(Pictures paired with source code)

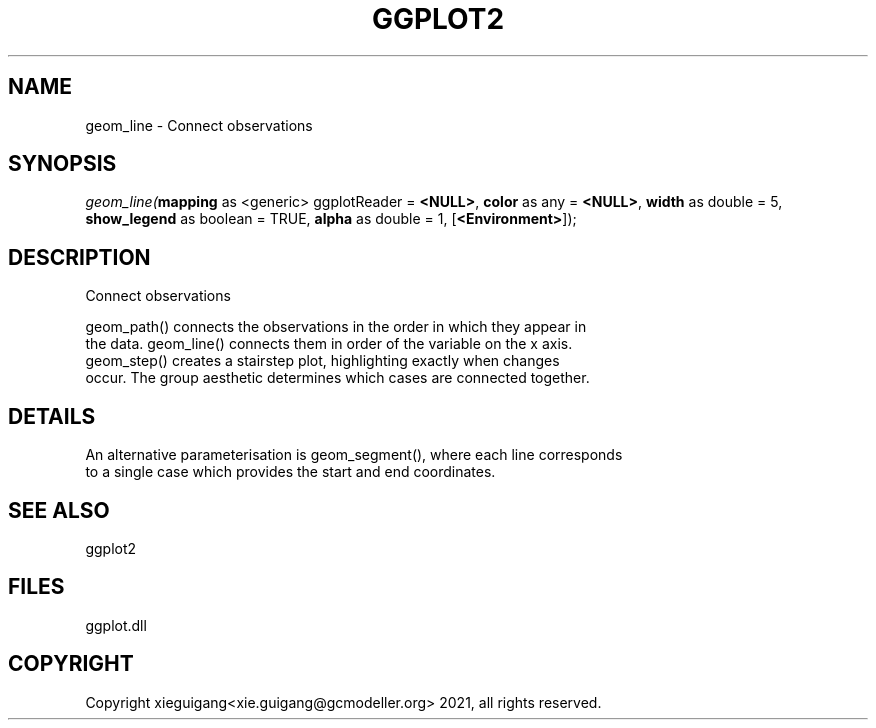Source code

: .\" man page create by R# package system.
.TH GGPLOT2 1 2000-1月 "geom_line" "geom_line"
.SH NAME
geom_line \- Connect observations
.SH SYNOPSIS
\fIgeom_line(\fBmapping\fR as <generic> ggplotReader = \fB<NULL>\fR, 
\fBcolor\fR as any = \fB<NULL>\fR, 
\fBwidth\fR as double = 5, 
\fBshow_legend\fR as boolean = TRUE, 
\fBalpha\fR as double = 1, 
[\fB<Environment>\fR]);\fR
.SH DESCRIPTION
.PP
Connect observations
 
 geom_path() connects the observations in the order in which they appear in 
 the data. geom_line() connects them in order of the variable on the x axis. 
 geom_step() creates a stairstep plot, highlighting exactly when changes 
 occur. The group aesthetic determines which cases are connected together.
.PP
.SH DETAILS
.PP
An alternative parameterisation is geom_segment(), where each line corresponds 
 to a single case which provides the start and end coordinates.
.PP
.SH SEE ALSO
ggplot2
.SH FILES
.PP
ggplot.dll
.PP
.SH COPYRIGHT
Copyright xieguigang<xie.guigang@gcmodeller.org> 2021, all rights reserved.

Task prompt: Repeat every record above exactly. Omit the pictures.

Result of the task:
Source code

: .\" man page create by R# package system.
.TH GGPLOT2 1 2000-1月 "geom_line" "geom_line"
.SH NAME
geom_line \- Connect observations
.SH SYNOPSIS
\fIgeom_line(\fBmapping\fR as <generic> ggplotReader = \fB<NULL>\fR, 
\fBcolor\fR as any = \fB<NULL>\fR, 
\fBwidth\fR as double = 5, 
\fBshow_legend\fR as boolean = TRUE, 
\fBalpha\fR as double = 1, 
[\fB<Environment>\fR]);\fR
.SH DESCRIPTION
.PP
Connect observations
 
 geom_path() connects the observations in the order in which they appear in 
 the data. geom_line() connects them in order of the variable on the x axis. 
 geom_step() creates a stairstep plot, highlighting exactly when changes 
 occur. The group aesthetic determines which cases are connected together.
.PP
.SH DETAILS
.PP
An alternative parameterisation is geom_segment(), where each line corresponds 
 to a single case which provides the start and end coordinates.
.PP
.SH SEE ALSO
ggplot2
.SH FILES
.PP
ggplot.dll
.PP
.SH COPYRIGHT
Copyright xieguigang<xie.guigang@gcmodeller.org> 2021, all rights reserved.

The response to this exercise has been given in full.